-- Opening Marker --

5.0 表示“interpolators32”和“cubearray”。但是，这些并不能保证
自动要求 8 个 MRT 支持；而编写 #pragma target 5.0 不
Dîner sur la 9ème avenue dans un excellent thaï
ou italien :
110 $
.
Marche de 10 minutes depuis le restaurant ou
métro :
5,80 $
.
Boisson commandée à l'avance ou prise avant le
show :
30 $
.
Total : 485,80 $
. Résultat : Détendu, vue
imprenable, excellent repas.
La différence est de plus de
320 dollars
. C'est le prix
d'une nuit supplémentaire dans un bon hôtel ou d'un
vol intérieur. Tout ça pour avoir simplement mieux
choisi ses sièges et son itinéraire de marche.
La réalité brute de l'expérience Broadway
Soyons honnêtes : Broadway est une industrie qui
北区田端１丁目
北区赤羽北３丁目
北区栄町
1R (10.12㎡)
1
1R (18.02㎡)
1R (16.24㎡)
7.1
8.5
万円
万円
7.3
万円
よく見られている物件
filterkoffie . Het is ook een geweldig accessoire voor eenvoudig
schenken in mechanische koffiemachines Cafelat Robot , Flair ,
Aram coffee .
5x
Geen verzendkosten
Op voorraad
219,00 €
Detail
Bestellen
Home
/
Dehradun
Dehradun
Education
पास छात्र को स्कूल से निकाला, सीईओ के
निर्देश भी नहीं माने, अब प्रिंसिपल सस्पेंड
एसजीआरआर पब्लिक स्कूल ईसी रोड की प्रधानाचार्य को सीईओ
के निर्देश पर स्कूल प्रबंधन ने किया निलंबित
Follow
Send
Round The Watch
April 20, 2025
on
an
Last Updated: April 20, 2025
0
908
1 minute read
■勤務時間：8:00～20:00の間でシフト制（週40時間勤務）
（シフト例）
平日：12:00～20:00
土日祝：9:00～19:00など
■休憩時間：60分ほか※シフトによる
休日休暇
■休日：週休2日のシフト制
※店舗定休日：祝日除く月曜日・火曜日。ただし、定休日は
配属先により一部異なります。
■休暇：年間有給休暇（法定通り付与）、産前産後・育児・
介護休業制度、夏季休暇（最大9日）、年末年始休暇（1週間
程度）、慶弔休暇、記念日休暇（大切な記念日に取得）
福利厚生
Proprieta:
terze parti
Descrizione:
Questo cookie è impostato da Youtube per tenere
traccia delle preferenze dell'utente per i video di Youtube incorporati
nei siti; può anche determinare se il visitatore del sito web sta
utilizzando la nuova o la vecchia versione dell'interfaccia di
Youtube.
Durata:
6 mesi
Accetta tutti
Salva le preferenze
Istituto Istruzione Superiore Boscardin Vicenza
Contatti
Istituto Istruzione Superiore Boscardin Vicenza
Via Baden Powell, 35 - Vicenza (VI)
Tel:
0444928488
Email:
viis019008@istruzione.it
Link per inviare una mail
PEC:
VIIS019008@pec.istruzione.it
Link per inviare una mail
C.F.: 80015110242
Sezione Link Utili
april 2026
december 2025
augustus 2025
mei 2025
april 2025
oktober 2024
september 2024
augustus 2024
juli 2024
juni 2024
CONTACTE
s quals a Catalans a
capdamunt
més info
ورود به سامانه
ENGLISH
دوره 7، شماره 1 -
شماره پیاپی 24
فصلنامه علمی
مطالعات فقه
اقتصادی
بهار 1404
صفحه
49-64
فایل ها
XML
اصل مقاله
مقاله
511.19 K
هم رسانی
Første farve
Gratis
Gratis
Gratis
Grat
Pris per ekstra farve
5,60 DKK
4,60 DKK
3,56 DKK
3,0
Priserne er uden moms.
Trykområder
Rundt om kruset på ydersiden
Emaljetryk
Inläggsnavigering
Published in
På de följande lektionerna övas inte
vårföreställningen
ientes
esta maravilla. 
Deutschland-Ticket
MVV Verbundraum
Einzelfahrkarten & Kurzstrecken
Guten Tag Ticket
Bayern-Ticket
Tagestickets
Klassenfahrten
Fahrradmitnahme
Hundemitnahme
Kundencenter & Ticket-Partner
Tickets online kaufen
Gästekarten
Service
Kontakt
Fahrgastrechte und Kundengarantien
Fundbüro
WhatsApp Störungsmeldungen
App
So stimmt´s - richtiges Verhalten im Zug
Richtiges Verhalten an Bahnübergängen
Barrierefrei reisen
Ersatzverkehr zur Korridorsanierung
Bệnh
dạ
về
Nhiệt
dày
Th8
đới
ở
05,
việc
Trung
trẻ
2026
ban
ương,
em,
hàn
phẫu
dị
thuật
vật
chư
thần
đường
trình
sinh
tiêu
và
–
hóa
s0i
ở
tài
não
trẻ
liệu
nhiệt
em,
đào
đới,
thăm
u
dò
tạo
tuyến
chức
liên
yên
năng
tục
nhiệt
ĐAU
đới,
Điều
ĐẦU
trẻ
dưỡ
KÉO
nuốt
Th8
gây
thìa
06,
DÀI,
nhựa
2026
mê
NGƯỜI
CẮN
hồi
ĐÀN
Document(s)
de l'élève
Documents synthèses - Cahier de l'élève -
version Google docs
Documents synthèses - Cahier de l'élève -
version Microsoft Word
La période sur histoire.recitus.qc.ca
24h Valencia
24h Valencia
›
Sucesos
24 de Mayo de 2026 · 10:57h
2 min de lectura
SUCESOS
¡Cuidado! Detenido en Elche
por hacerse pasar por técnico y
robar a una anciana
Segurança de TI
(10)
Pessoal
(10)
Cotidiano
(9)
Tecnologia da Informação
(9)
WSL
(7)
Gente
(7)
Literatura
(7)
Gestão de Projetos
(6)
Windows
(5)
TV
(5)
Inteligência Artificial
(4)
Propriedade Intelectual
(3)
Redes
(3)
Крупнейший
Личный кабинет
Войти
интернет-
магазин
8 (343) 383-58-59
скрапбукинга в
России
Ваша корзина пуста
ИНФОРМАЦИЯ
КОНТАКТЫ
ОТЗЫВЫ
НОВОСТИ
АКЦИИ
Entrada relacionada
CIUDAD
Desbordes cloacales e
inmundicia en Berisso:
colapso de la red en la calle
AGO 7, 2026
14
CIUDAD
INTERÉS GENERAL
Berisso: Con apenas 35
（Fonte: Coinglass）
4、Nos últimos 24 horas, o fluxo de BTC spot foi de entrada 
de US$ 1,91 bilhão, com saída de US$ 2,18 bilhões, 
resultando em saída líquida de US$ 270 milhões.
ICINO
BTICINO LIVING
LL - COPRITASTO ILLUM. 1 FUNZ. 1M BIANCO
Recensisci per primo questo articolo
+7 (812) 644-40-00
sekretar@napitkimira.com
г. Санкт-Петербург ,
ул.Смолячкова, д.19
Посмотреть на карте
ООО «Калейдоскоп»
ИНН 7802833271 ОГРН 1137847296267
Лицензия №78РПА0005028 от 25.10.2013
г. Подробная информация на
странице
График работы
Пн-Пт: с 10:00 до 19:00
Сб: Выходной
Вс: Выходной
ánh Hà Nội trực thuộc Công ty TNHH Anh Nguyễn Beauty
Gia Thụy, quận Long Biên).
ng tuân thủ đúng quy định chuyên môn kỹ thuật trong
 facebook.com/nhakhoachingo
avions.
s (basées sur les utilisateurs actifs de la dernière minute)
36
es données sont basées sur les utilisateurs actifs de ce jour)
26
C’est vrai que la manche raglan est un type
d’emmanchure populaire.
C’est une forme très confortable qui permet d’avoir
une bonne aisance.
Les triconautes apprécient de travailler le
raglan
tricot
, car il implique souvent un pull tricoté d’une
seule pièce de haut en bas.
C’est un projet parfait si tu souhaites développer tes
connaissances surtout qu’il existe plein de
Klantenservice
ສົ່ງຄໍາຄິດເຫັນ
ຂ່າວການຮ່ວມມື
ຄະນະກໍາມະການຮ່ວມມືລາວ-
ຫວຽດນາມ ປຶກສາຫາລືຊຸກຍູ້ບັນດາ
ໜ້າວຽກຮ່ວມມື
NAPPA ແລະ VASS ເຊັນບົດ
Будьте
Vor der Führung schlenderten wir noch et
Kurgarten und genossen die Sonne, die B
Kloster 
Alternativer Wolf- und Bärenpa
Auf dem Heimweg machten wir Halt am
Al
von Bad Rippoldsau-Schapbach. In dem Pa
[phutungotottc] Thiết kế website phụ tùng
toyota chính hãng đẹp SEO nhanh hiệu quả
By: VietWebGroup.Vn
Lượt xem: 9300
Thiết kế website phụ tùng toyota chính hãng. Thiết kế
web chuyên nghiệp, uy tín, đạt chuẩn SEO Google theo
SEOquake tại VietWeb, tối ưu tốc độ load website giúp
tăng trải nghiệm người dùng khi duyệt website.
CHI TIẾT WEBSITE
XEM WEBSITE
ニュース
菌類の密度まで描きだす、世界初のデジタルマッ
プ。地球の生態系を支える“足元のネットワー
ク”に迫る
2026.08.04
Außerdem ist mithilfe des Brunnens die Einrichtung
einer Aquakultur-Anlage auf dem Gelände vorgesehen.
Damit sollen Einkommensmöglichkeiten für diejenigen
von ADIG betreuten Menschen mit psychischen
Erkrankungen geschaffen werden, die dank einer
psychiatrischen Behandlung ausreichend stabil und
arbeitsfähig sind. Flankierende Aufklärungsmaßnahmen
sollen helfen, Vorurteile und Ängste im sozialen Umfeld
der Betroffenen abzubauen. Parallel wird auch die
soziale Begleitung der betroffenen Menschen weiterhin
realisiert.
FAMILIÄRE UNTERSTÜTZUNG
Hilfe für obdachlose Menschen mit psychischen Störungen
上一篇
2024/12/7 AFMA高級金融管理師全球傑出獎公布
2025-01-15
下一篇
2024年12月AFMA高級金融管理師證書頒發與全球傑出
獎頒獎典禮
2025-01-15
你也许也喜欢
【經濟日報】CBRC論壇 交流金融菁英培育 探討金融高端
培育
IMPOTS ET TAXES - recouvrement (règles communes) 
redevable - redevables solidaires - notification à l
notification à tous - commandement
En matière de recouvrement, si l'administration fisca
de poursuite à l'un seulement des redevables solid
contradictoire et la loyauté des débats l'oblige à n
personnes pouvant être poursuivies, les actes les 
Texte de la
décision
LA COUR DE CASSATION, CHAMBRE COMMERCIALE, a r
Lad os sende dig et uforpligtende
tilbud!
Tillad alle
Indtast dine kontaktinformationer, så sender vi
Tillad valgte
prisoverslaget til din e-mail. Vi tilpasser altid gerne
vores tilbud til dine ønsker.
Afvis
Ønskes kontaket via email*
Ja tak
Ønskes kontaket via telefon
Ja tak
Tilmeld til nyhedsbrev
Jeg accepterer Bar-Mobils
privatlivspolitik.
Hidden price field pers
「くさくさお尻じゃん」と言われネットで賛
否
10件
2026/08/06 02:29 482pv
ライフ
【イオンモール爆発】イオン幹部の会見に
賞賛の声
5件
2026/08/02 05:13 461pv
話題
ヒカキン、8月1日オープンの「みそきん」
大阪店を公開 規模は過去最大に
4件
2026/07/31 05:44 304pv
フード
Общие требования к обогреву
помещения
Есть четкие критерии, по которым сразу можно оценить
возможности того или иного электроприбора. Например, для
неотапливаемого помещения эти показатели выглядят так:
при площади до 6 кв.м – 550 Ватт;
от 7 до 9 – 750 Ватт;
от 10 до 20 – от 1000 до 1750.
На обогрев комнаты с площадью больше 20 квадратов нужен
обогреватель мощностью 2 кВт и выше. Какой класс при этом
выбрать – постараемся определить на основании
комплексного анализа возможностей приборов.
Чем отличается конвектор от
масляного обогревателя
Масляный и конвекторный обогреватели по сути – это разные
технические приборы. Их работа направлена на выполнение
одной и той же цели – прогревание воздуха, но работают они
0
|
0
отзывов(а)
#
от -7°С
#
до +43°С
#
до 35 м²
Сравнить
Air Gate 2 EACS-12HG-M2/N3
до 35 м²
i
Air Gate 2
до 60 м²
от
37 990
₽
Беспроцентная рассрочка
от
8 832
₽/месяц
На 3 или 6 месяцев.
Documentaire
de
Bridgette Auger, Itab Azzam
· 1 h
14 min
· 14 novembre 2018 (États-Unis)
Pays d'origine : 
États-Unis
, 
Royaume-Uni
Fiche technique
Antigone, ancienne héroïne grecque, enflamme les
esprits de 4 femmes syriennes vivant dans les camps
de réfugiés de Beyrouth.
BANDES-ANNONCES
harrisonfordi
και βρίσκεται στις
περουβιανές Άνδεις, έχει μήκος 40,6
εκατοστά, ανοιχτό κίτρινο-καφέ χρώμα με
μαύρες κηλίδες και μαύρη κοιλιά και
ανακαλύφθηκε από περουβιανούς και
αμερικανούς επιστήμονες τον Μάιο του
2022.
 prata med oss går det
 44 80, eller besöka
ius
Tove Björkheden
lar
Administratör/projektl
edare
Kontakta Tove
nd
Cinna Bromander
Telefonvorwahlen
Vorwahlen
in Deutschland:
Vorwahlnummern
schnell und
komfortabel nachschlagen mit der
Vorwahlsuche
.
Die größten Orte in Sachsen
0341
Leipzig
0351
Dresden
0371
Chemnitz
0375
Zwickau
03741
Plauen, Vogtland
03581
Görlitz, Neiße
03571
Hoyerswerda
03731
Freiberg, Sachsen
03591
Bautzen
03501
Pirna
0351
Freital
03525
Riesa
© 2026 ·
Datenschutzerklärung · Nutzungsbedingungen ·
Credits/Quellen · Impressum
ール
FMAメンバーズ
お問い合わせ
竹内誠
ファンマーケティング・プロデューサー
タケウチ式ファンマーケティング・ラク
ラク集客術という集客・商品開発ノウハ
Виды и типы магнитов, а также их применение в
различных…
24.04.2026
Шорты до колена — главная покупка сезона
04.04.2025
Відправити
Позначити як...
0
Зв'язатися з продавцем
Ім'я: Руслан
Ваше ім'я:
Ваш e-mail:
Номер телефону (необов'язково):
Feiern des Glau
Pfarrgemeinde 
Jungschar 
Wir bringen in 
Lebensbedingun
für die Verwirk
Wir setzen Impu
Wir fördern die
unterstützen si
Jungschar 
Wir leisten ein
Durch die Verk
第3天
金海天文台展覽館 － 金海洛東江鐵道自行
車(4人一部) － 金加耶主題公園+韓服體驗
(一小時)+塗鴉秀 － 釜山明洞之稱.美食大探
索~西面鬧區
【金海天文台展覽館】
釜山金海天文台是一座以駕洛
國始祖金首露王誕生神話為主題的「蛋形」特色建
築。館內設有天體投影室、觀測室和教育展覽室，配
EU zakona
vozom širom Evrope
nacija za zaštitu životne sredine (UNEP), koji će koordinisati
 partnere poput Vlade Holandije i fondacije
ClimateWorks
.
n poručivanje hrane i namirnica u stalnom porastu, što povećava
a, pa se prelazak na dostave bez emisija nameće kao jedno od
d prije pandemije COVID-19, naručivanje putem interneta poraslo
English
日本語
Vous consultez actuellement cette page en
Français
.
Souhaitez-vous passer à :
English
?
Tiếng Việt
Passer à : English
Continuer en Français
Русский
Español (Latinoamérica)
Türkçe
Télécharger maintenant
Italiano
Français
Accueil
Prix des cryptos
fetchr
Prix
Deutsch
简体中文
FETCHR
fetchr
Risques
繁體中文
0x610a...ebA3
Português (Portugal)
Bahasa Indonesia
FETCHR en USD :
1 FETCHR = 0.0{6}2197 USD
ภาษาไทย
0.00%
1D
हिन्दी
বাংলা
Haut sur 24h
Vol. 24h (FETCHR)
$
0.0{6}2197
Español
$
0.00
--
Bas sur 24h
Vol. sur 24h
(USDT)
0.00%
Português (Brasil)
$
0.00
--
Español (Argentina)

-- Closing Marker --

What this task involves: Collect each line of the entries that has the word "actifs", copying it in full.

Answer section:
s (basées sur les utilisateurs actifs de la dernière minute)
es données sont basées sur les utilisateurs actifs de ce jour)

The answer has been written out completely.